### WORK ORDER
Looking through the data, please report how many lines contain the string "Table", giving nothing but the number.

Data records
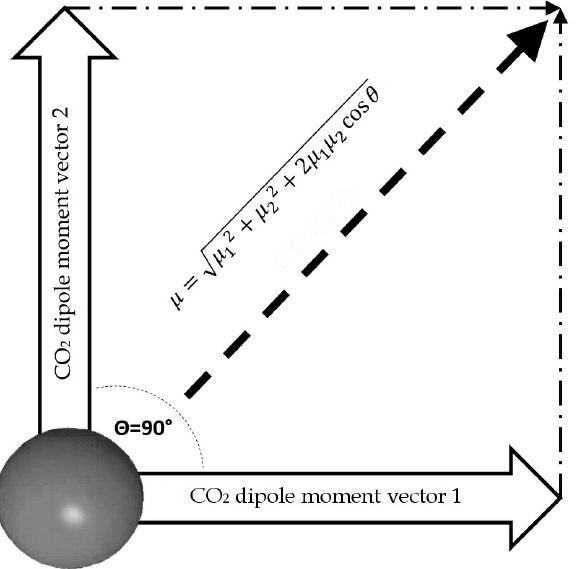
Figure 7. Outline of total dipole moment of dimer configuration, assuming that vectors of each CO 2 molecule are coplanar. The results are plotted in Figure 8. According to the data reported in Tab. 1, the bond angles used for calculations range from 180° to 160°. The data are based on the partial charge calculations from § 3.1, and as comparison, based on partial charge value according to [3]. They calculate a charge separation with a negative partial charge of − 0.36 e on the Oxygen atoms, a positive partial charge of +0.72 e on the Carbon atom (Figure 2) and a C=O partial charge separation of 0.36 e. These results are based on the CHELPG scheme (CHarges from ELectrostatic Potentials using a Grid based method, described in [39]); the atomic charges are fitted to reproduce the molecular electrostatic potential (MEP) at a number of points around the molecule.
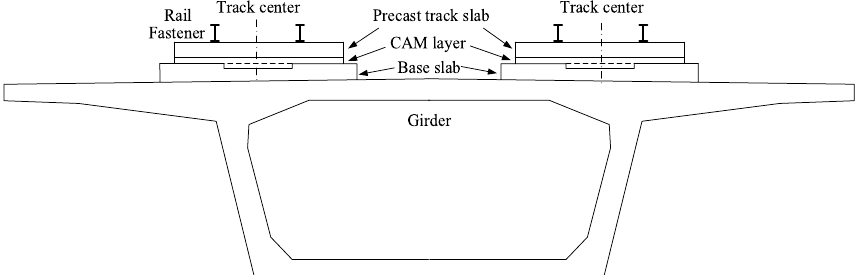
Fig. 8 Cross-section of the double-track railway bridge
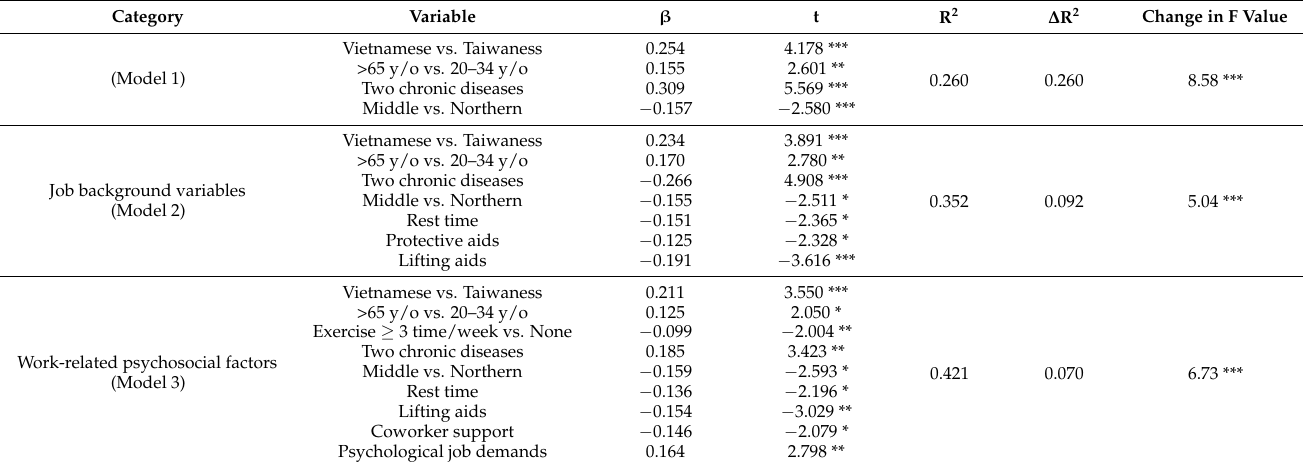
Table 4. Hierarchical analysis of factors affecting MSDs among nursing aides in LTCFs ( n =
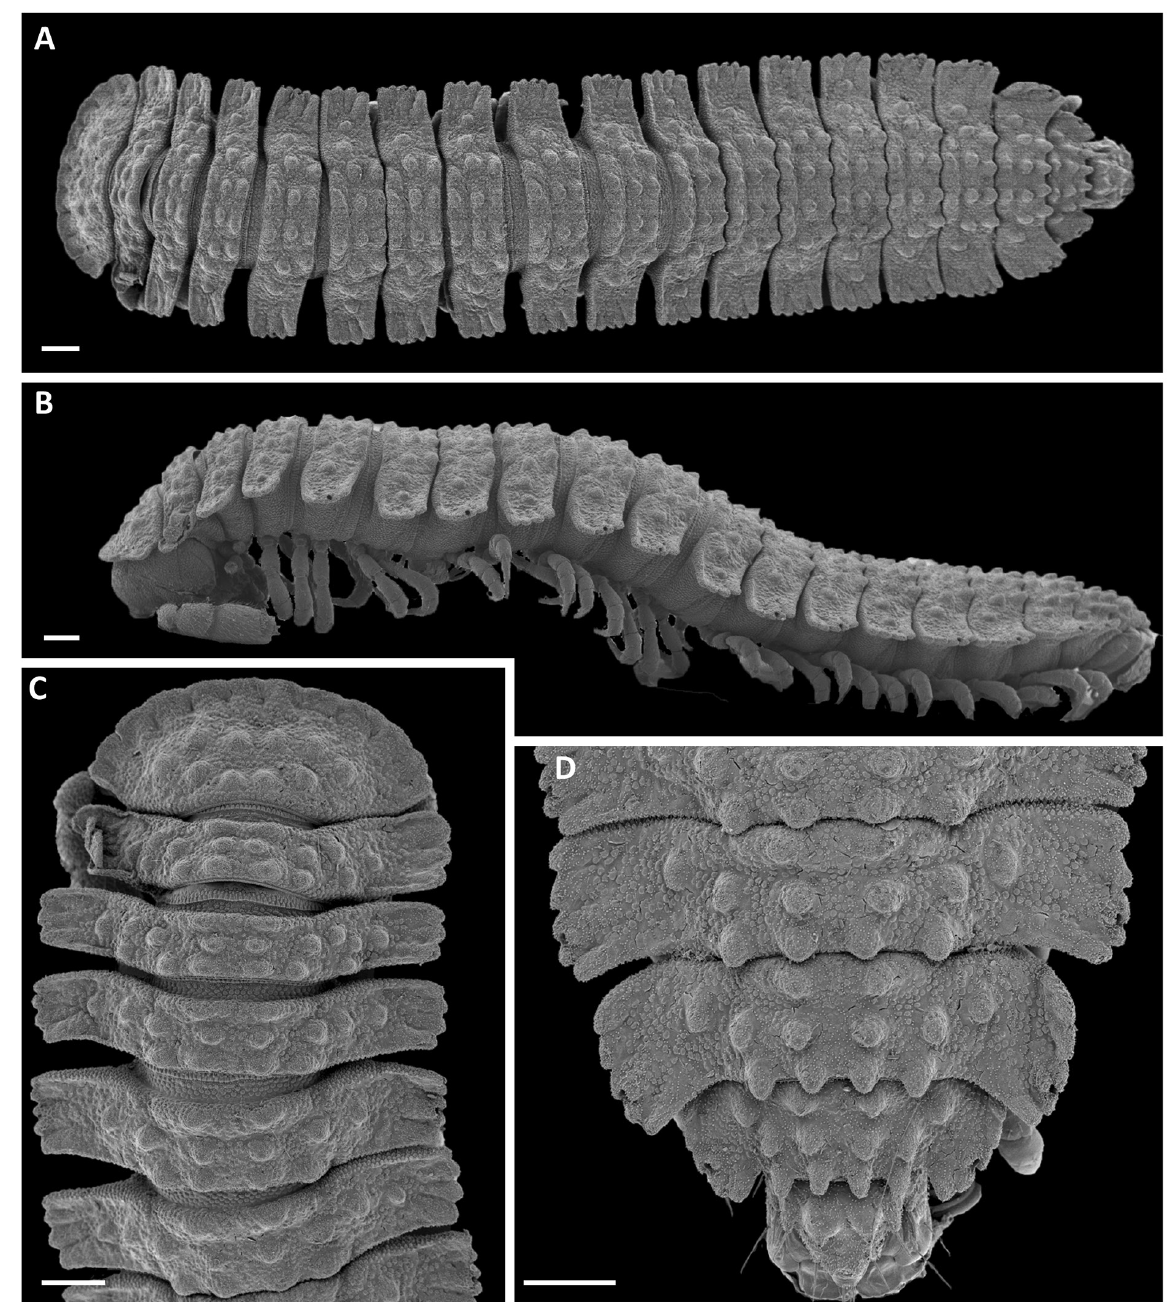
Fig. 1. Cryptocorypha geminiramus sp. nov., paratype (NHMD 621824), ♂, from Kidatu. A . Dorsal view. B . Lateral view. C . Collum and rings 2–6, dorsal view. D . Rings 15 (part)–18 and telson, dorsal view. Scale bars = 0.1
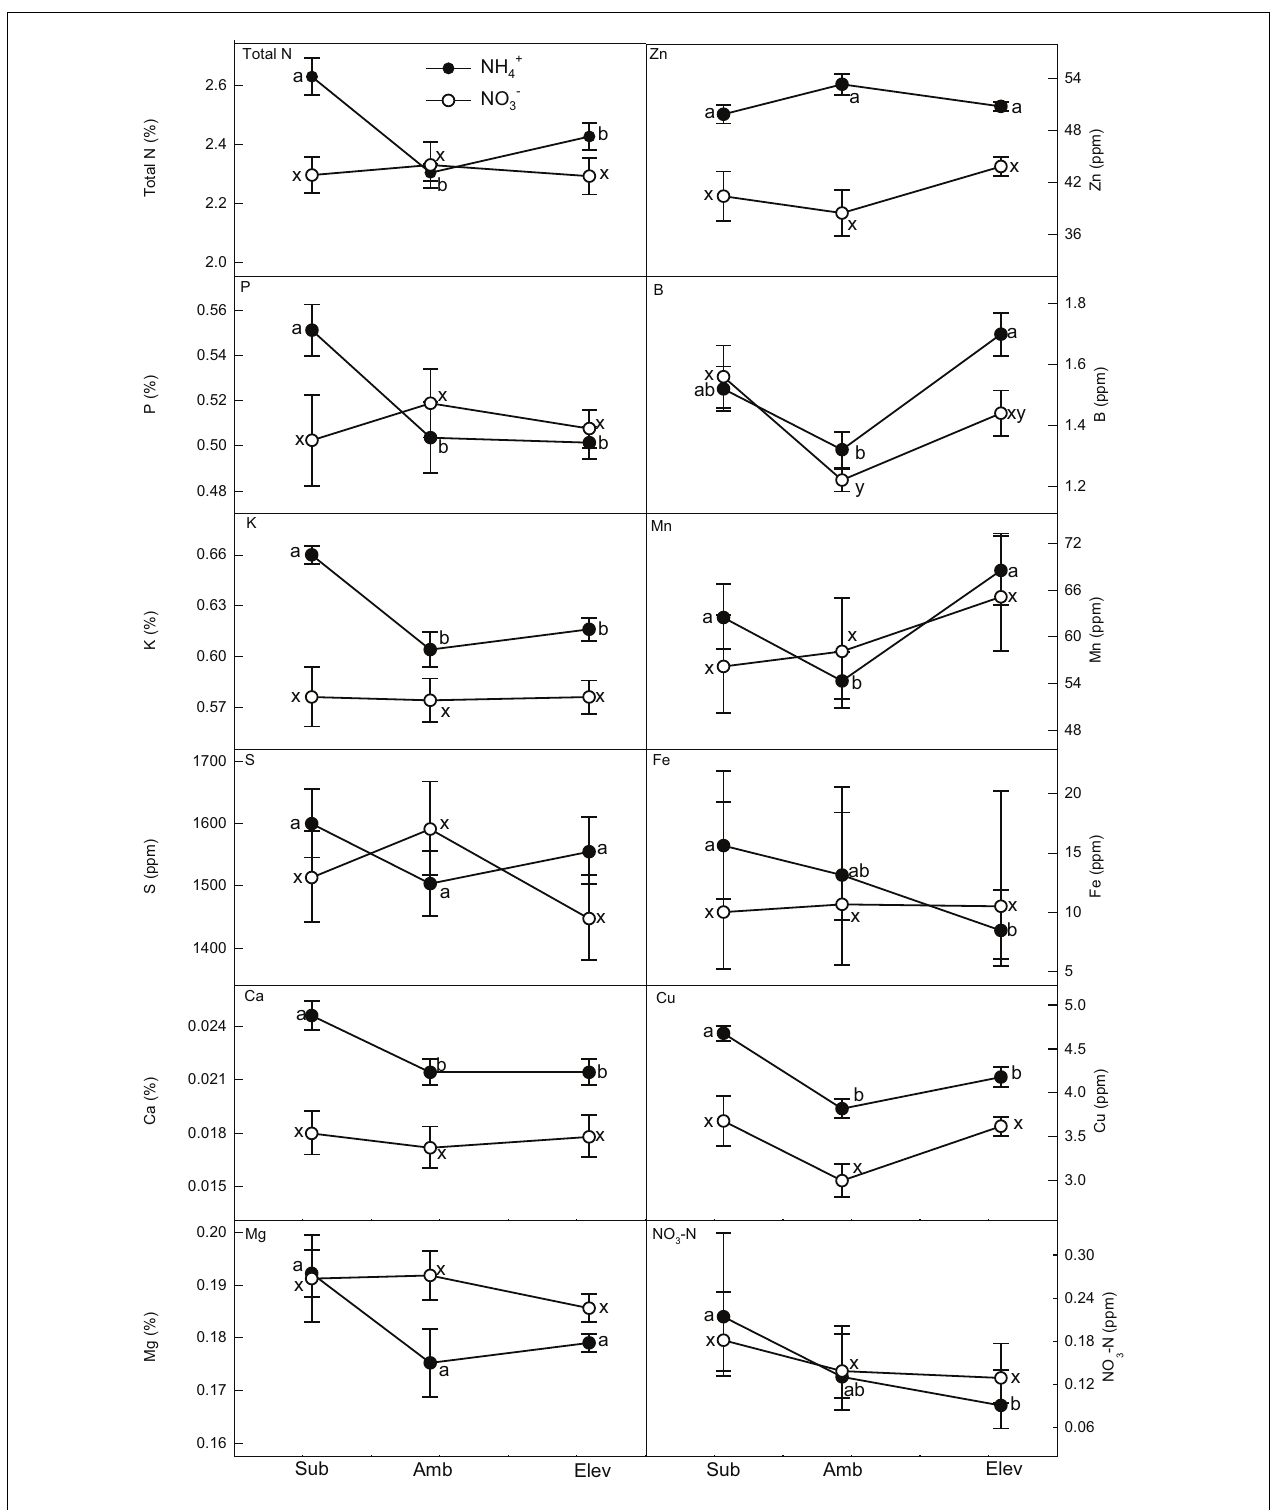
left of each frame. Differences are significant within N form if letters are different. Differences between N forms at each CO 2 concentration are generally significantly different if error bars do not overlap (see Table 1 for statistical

### TASK SOLUTION
2